Выбрать главу

Психический склад Андерсена был другой предпосылкой для создания сказок. Уже одна его необузданная фантазия делала сказочную форму более естественной для него, чем роман или драму. В этих двух жанрах необходимо учитывать реальное правдоподобие событий. Но в сказках может происходить очень многое, неправдоподобное становиться правдоподобным; здесь есть своя логика событий, но больше простора для фантазии.

К этому добавляется то, что писатель от рождения был наделен впечатлительностью, которая заставляла его воспринимать окружение гораздо интенсивнее, чем других. Он был как бы пленником того, что видел, и среди явлений окружающего мира забывал про себя. Животные, большие и маленькие, становились для него думающими, рассуждающими личностями, и даже так называемые неживые предметы получали индивидуальную жизнь. В 1843 году он писал Ингеману: «У меня масса материала [для сказок], больше, чем для любого другого вида творчества; иногда мне кажется, будто каждый забор, каждый маленький цветок говорит: „Взгляни на меня, и тебе откроется история всей моей жизни!“ И стоит мне так сделать, как у меня готов рассказ о любом из них!» Совершенно естественно, что животные, цветы или игрушки в сказках представляют собой живые индивидуальности, ведь такими он воспринимал их в действительности. Когда он сочинял, наблюдения природы сочетались с человеческим опытом, и в результате получались животные, насекомые, растения и предметы — с человеческими чертами. Навозный жук только снаружи навозный жук, внутри он человек.

Однако не меньшее значение имело душевное богатство Андерсена. Он сохранил детскую непосредственность в реакциях и детскую близость с окружающим миром (многим детям вещи кажутся живыми существами) — в то же время он обладал здравомыслием взрослого. Именно эта двойственность разума помогла ему писать сразу и для детей и для взрослых. Он был на «ты» с оловянным солдатиком так же легко, как любой ребенок, а его жизненный опыт обогатил бы любого взрослого.

И наконец, третья предпосылка: своеобразие, или, если угодно, ограниченность его писательского дарования. Как уже говорилось, Андерсену трудно давались крупные композиции или более подробное и многостороннее описание характеров. Его сила была в коротком эскизе человека, изысканных репликах, быстром наброске ситуации. Сказка словно создана для его таланта к малым формам. Жанр не допускал многословия и в то же время предоставлял свободу, и писатель мог как угодно использовать свои бесчисленные разбросанные наблюдения природы и людей или в виде небольшой типажной зарисовки, или брошенного мимоходом замечания от собственного имени. Он мог непринужденно перескакивать из мира животных в мир людей, от рассказа для детей в рассуждения для взрослых, от серьезности к шутке, и наоборот.

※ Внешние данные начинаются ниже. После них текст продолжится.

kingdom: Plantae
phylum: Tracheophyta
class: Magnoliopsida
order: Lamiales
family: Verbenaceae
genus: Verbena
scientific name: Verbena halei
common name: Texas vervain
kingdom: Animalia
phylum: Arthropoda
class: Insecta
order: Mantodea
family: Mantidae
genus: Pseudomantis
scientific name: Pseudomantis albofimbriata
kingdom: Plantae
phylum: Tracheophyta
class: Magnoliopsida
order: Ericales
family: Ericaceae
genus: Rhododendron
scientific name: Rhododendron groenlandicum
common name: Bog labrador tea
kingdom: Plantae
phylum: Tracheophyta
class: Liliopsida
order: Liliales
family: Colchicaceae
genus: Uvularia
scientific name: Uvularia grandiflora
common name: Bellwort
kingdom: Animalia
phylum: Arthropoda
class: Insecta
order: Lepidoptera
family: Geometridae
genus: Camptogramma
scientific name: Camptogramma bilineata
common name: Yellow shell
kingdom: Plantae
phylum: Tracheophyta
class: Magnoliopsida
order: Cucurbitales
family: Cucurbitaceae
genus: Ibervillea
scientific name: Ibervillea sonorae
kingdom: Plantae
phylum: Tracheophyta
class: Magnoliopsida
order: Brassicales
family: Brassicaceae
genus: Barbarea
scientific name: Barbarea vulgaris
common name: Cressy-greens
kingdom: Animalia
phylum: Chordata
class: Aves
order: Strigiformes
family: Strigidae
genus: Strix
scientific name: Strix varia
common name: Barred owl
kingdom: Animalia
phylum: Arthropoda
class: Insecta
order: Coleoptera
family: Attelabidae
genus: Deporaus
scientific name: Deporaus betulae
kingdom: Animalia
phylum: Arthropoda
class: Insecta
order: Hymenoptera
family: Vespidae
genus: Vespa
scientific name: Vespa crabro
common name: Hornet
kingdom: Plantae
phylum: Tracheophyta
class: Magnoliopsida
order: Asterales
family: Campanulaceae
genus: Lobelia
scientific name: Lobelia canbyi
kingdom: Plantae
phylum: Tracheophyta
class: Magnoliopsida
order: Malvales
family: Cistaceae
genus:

Таким образом, сказка стала самым непосредственным выражением его экспансивного и капризного темперамента. Здесь он чувствовал себя на месте в поэтическом смысле, и, возможно, этим объясняется тот странный факт, что в сказках он так усиленно заботился о форме. В них нельзя найти случайности или небрежности, которые часто отмечают его лирику и пьесы. И в то время, как он, по замечаниям театральных цензоров, неоднократно переделывал свои пьесы, никто не мог бы подсказать ему, как нужно писать сказки. Это он знал сам. Он шлифовал язык и обуздывал фантазию. В самых сверхъестественных событиях всегда есть строгая мера и четкая последовательность. Насколько безжалостен он был к себе, видно по сохранившемуся первому черновику «Пастушки и трубочиста». Фантазия в нем переходит все границы; но Андерсен уверенным инстинктом несколько приглушил рассказ. И он стал совершенным. Не осталось ни одной невзвешенной фразы. Ни одной сказки Андерсен не посылал в печать, не убедившись, что ее невозможно сделать лучше.

Глубина восприятия и точность выражения — отличительные признаки его сказок.

Личность

«Сказка моей жизни»

Всю жизнь Андерсен был невероятно поглощен собой. Это случается со многими людьми, в том числе и с творческими личностями, которые считают себя необыкновенными и хотели бы, чтобы окружающие принимали их с восторгом. Но жизнь Андерсена сложилась так, что должна была довести самоуглубленность до крайности. Его особый дар и необычный характер, которые еще в детстве изолировали его от товарищей, а также неизбежные трудности в приспособлении к классу буржуазии, куда он первоначально не относился, вынуждали его к беспрестанным размышлениям о себе и своих отношениях с окружающим миром. Прямодушная общительность не давала ему покоя, пока он не посвящал других людей в свои наблюдения по этому поводу, и он использовал любую возможность, чтобы устно или письменно рассказать о своем удивительном жизненном пути, который, по его мнению, объяснял, почему он такой, как он есть.